Groups that reduce barriers to access with free programs in multiple languages are extra important, especially when they bring community members together, Tandon added, calling Toros a model for that approach.
“Every person deserves access to physical activities and outdoor recreation,” Tandon said. “Biking is also a lifelong skill for eco-friendly transportation.”
One section of the Burien parking lot is painted like a miniature city block, so the kids can practice biking safely up and down a pretend street. Rios teaches them how to signal turns with their arms and how to dismount at busy intersections. His daughters, 17-year-old Leslie and 12-year-old Tonantzin, lend a hand.
Parents stay during the class and some join in, Rios said, mentioning a mother and daughter who recently learned how to ride at the same time.
Fernando Reyes couldn’t persuade his son to get on a bike until they enrolled in the Toros class. Liam, 8, is a cautious kid and stubborn. Now he’s riding.
“We had to bribe him to come here with candies or doughnuts,” the dad said, as Liam zoomed by. “But the whole environment, seeing the other kids trying, something made him feel he could do it. It’s an achievement for him and us.”
Racing team
On a cloudy Thursday this month, kids in angular helmets rested their bikes against the starting gate at the BMX track in North SeaTac Park.
They tensed their muscles and pointed their eyes downhill, waiting under a sign with the track’s slogan: “Welcome to SeaTac. It’s time to fly.”
Loudspeakers blared a punk rock song. Parents shouted advice and cheered. Then the teal gate dropped down and the bikes leapt forward. The riders pedaled hard, bouncing over bumps and coasting through curves.
This was the scene that captivated 12-year-old Francisco Aparicio when he first visited the park a couple years ago. Although Francisco wanted to participate, he wasn’t sure how. His mom, Veronica Perez, asked around.
“Then I found Mr. David,” Perez recalled. “He said, ‘We have a team.’ ”
Rather than recruit the track’s most promising racers, Rios invites novice riders like Francisco to join the Toros. Each new member gets a green and black jersey with the club’s red logo on the chest and a flag on the sleeve.
The flags represent their backgrounds and include Honduras, El Salvador, Colombia, the U.S., China and Japan. Francisco wears a Mexican flag.
“To support my culture and my heritage while I’m racing,” he said at the SeaTac track after winning a race against other 12-year-olds this month.
The bright shirts are important, Rios said, because they cultivate belonging.

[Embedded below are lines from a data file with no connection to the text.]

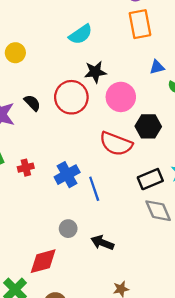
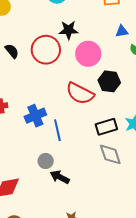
gray circle: (68, 229) -> (46, 161), moved

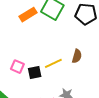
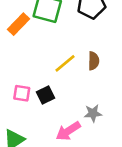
yellow line: (53, 63) -> (65, 63), moved

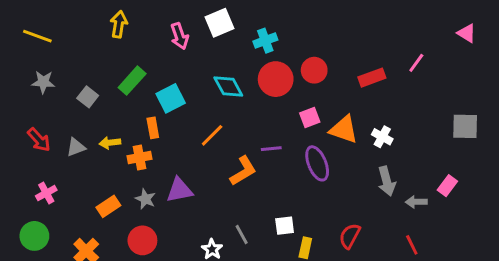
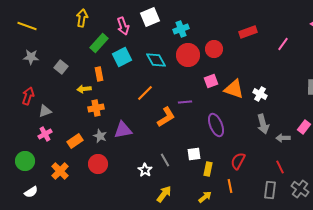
red rectangle: (372, 78) -> (248, 32), moved
green rectangle: (132, 81) -> (99, 43), moved
cyan square: (171, 98) -> (122, 57), moved
orange rectangle: (153, 128) -> (99, 74), moved
red arrow: (39, 140) -> (28, 96), turned -120
yellow arrow: (110, 143) -> (84, 89), moved
gray triangle: (76, 147) -> (45, 111), moved
purple ellipse: (317, 163) -> (216, 125), moved
pink cross: (46, 193) -> (45, 134), moved

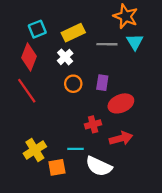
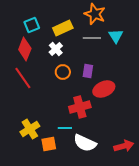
orange star: (126, 16) -> (95, 14), moved
red cross: (93, 124) -> (80, 107), size x1.5
red arrow: (121, 138) -> (124, 146), moved

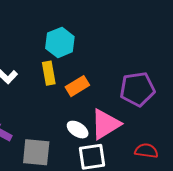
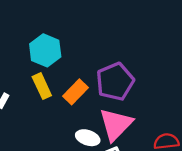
purple pentagon: (137, 89) -> (115, 82), moved

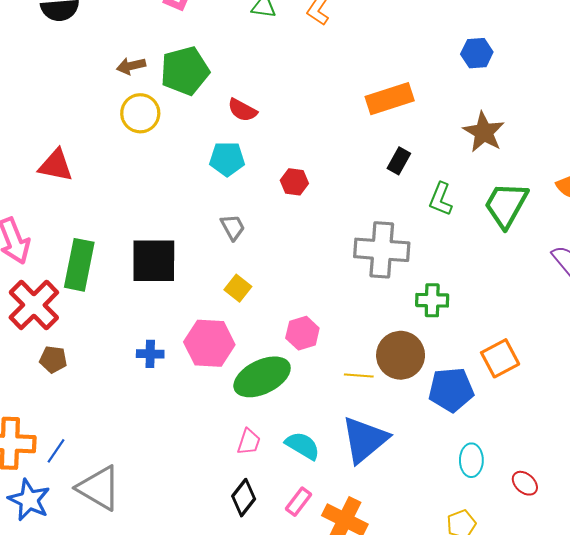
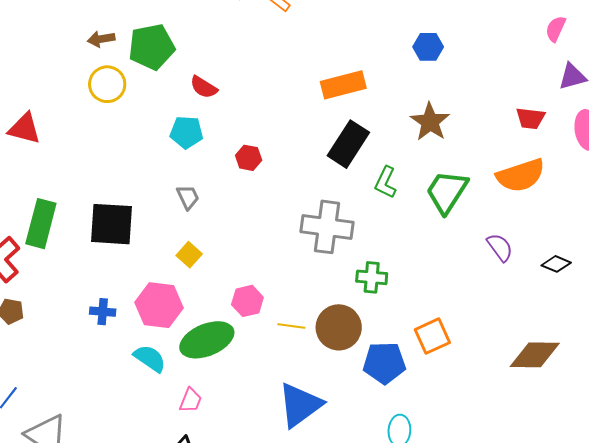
black rectangle: (399, 161) -> (348, 144), size x1.8
yellow line: (359, 376) -> (291, 326), moved
cyan semicircle: (303, 446) -> (150, 358), moved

“Some people underestimate the power of a jersey, but that jersey makes a kid feel like they’re part of something,” he said. “Part of a group.”
Each September, the club hosts a Mexican Independence Day celebration with racing, tacos, horchata and piñatas. It’s also a fundraiser for the Toros.
The club’s inclusive ethos is what attracted Jenny Liou and her kids. They wear Chinese flags on their sleeves, said Liou, from Tacoma.
“It’s all about openness,” added Sennet Curtis, whose kids wear U.S. flags.
On Sundays, Rios leads the Toros on mountain bike excursions to places like Issaquah’s Tiger Mountain, leaving the hubbub of city life behind to ride quiet, wooded trails.
There’s an early morning group for adults and a midday group for families. Rios doesn’t get much time to rest, and that’s OK.
“I enjoy it so much,” he said. “I can ride bikes all day.”